I struggle to understand how type declarations work... Like these ones for example:

t :: (a -> b) -> (b -> c) -> a -> c

s :: (a -> b -> c) -> (a -> b) -> a -> c

I know from just trying different things that the correct functions would look like this:

t :: (a -> b) -> (b -> c) -> a -> c 
t f g x = g (f x)

s :: (a -> b -> c) -> (a -> b) -> a -> c 
s f g x = f x (g x)

But how does this work? Why are the brackets at the end? Why is it not

t f g x = (f x) g

or

s f g x = (f x) g x 

Im so lost

CodePudding user response：

For the first example:

t :: (a -> b) -> (b -> c) -> a -> c

In a type declaration, the type1 -> type2 pattern indicates a function from type1 to type2. In type declarations, the -> operator is right-associative, so this is parsed as:

t :: (a -> b) -> ((b -> c) -> (a -> c))

This kind of construction is called "currying": providing the first argument (type a -> b) yields a function which accepts the second argument (type b -> c) which yields a function which accepts the third argument (type a).

The function declaration syntax is set up to do this automatically. The first two arguments are functions and the third is just a, so start with names that reflect that: f :: a -> b and g :: b -> c are functions, while x :: a is a fully generic type which could be anything.

t f g x = ...

Note that function application in Haskell is just concatenation: to apply function f to value x, just use f x.

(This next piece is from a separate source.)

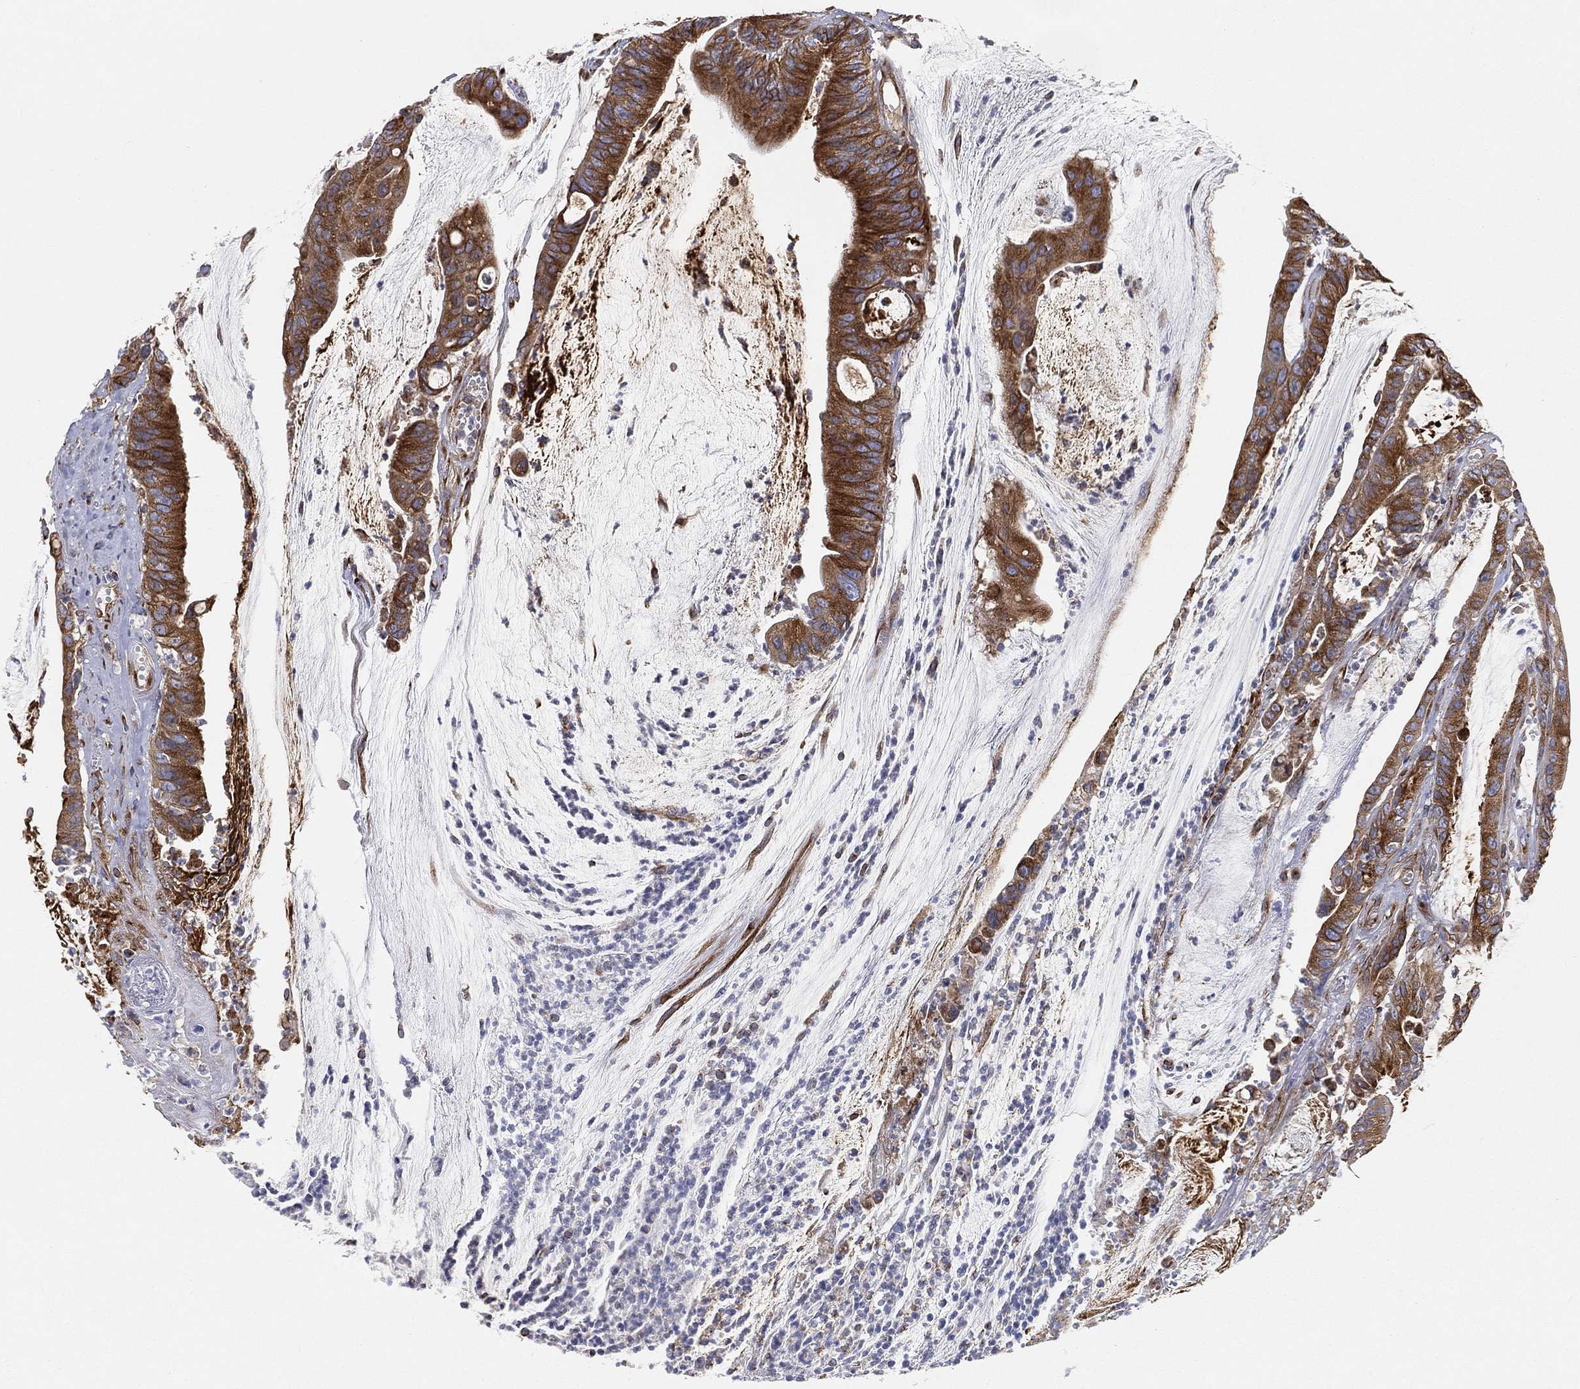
{"staining": {"intensity": "strong", "quantity": ">75%", "location": "cytoplasmic/membranous"}, "tissue": "colorectal cancer", "cell_type": "Tumor cells", "image_type": "cancer", "snomed": [{"axis": "morphology", "description": "Adenocarcinoma, NOS"}, {"axis": "topography", "description": "Colon"}], "caption": "Colorectal cancer (adenocarcinoma) stained with DAB immunohistochemistry (IHC) reveals high levels of strong cytoplasmic/membranous positivity in about >75% of tumor cells.", "gene": "TMEM25", "patient": {"sex": "female", "age": 69}}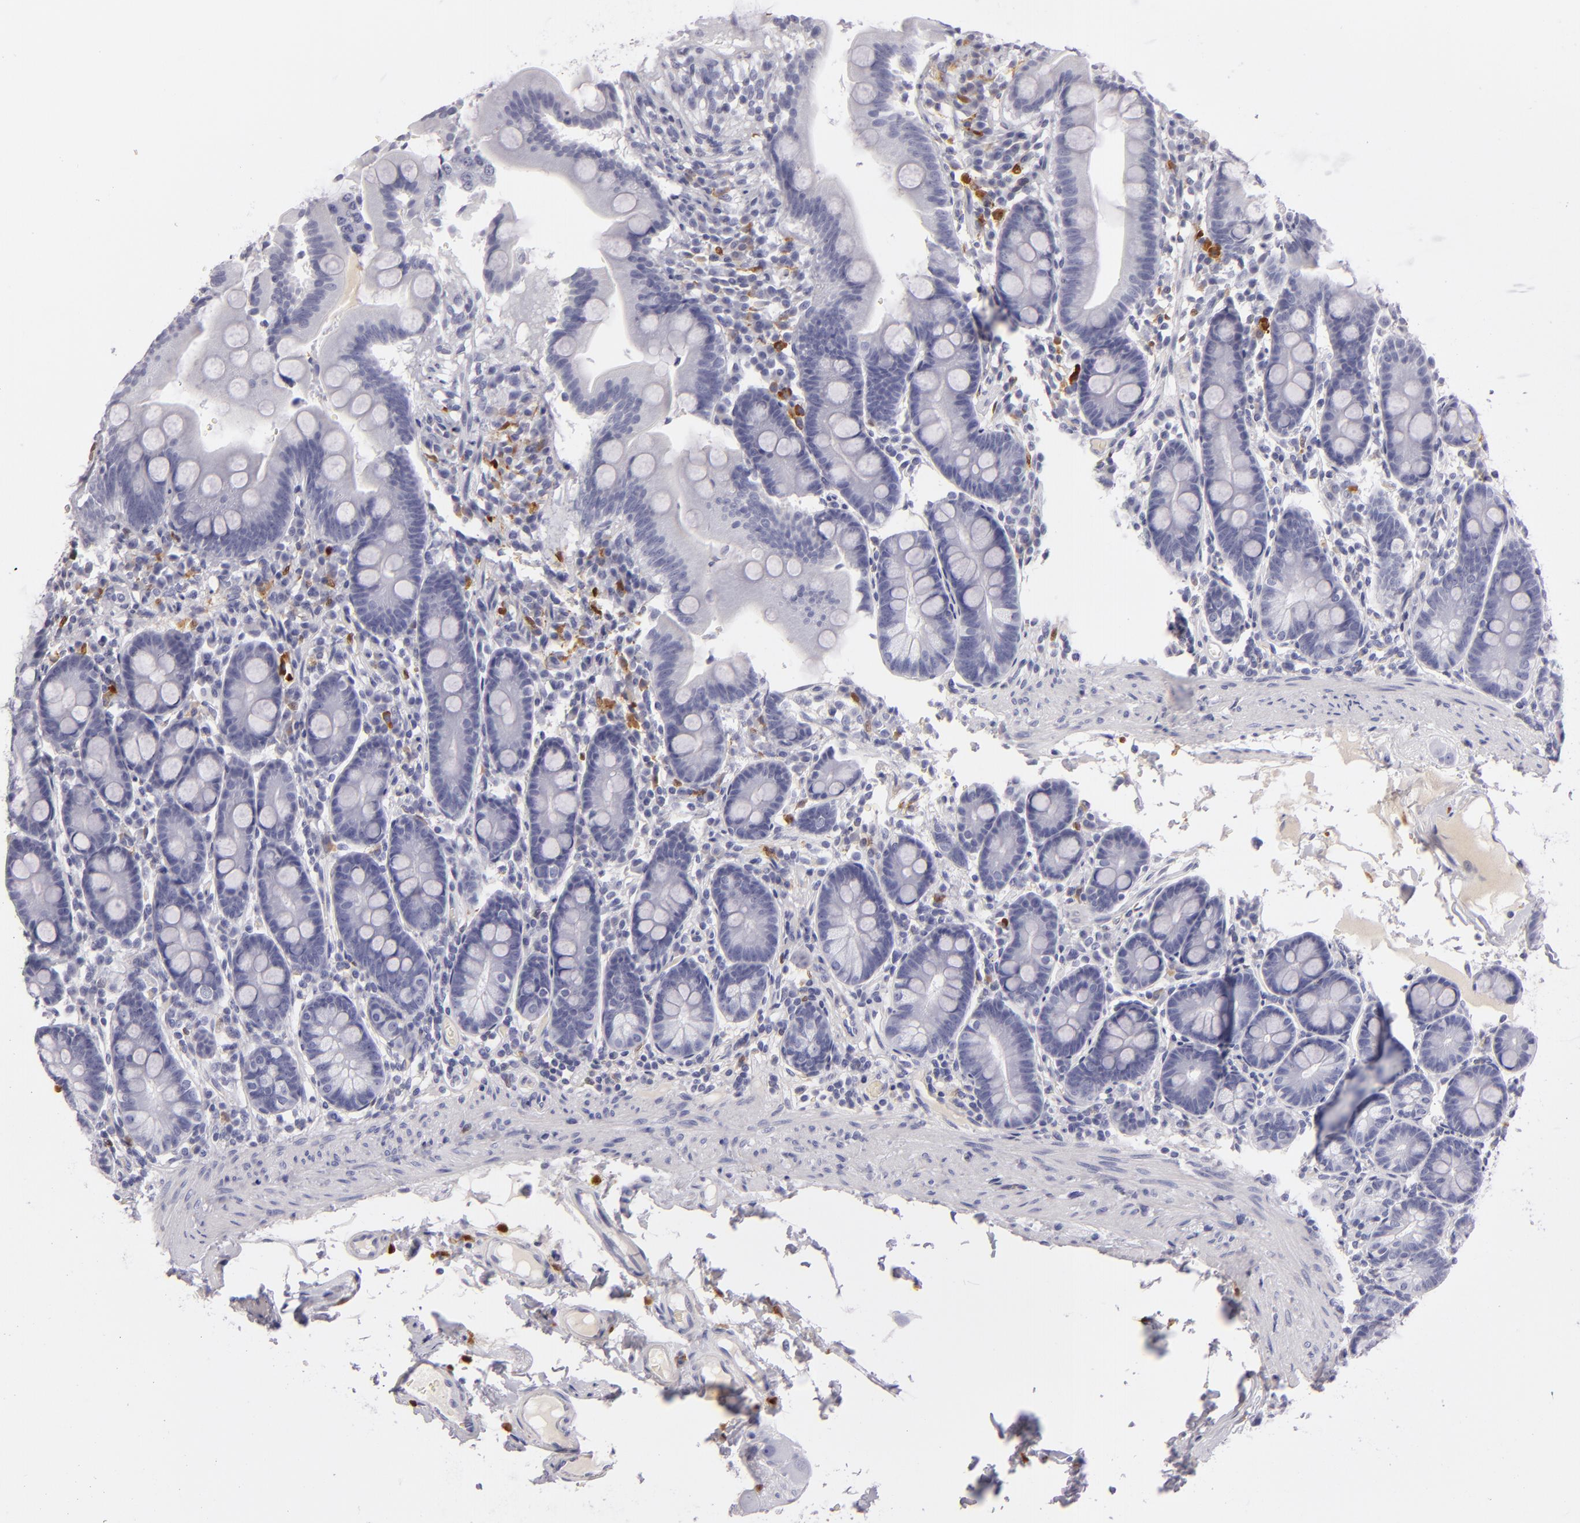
{"staining": {"intensity": "negative", "quantity": "none", "location": "none"}, "tissue": "duodenum", "cell_type": "Glandular cells", "image_type": "normal", "snomed": [{"axis": "morphology", "description": "Normal tissue, NOS"}, {"axis": "topography", "description": "Duodenum"}], "caption": "IHC micrograph of benign human duodenum stained for a protein (brown), which reveals no staining in glandular cells.", "gene": "F13A1", "patient": {"sex": "male", "age": 50}}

This syntax is left-associative, so t f g x is parsed as (((t f) g) x) to match the currying construction described above.

Anyway, given these types, you don't have much choice in how to put them together:

• the only thing you know about the type a is that it's the type of x, and the argument type of f, so the only thing you can do with them is to apply the function to the value: f x.

• the only thing you know about the type b is that it's the result type of f and the argument type of g, so the only thing you can do is apply g (f x).

• the only thing you know about the type c is that it's the result type of g and of the overall function t, so the only thing t can return is g (f x).

The reason you can't do (f x) g is that the types don't match:

f :: a -> b
x :: a
(f x) :: b

g :: b -> c

So, you can apply g :: b -> c to (f x) :: b to get a result of type c. But not the other way around, because b might not even be a function type.